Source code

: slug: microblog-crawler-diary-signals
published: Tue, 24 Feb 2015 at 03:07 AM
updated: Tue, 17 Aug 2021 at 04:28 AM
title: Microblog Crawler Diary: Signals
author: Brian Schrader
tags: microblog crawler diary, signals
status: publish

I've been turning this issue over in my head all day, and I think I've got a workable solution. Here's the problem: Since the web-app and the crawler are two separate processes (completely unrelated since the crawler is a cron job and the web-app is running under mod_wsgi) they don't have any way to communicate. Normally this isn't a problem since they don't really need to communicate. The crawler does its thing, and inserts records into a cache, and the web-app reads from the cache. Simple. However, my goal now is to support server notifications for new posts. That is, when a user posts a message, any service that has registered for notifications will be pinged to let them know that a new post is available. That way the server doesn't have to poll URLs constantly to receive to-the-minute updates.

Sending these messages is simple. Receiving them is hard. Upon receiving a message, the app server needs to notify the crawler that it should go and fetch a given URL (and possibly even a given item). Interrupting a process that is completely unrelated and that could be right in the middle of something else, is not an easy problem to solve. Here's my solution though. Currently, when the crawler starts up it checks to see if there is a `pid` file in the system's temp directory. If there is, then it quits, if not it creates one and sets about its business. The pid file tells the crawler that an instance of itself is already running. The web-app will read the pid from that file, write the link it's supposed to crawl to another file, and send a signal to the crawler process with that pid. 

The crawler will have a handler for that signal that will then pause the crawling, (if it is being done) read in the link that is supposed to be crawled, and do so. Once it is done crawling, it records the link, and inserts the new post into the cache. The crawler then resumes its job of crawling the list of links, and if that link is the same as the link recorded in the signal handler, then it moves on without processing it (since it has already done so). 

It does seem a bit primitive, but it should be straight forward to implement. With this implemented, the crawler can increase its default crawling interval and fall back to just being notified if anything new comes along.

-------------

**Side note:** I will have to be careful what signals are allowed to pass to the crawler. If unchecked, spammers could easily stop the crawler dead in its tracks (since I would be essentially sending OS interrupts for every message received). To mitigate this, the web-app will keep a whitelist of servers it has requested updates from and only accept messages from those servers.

-=-=-

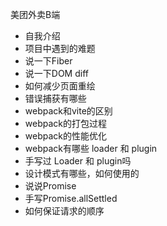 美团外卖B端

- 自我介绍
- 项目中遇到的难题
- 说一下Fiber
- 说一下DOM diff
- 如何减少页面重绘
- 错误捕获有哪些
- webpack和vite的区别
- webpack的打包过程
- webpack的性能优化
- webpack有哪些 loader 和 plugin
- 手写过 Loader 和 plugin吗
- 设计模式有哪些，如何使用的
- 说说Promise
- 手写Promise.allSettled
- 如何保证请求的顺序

-=-=-

*Work item*:
Copy out every line of the records that contains the word "crawling".

*Response to the exercise*:
The crawler will have a handler for that signal that will then pause the crawling, (if it is being done) read in the link that is supposed to be crawled, and do so. Once it is done crawling, it records the link, and inserts the new post into the cache. The crawler then resumes its job of crawling the list of links, and if that link is the same as the link recorded in the signal handler, then it moves on without processing it (since it has already done so). 
It does seem a bit primitive, but it should be straight forward to implement. With this implemented, the crawler can increase its default crawling interval and fall back to just being notified if anything new comes along.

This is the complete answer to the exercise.